**What to work on**
Give back every record below word for word, with the pictures omitted.

**Information provided**
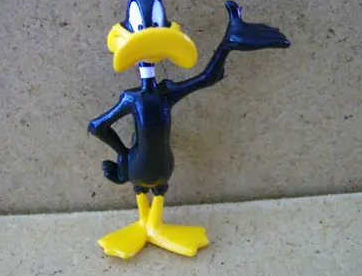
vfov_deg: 31.1
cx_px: 164
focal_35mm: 47
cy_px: 118
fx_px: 494
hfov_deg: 40.2
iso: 200
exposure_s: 1/27
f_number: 2.8
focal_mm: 6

**Solution for this task**
vfov_deg: 31.1
cx_px: 164
focal_35mm: 47
cy_px: 118
fx_px: 494
hfov_deg: 40.2
iso: 200
exposure_s: 1/27
f_number: 2.8
focal_mm: 6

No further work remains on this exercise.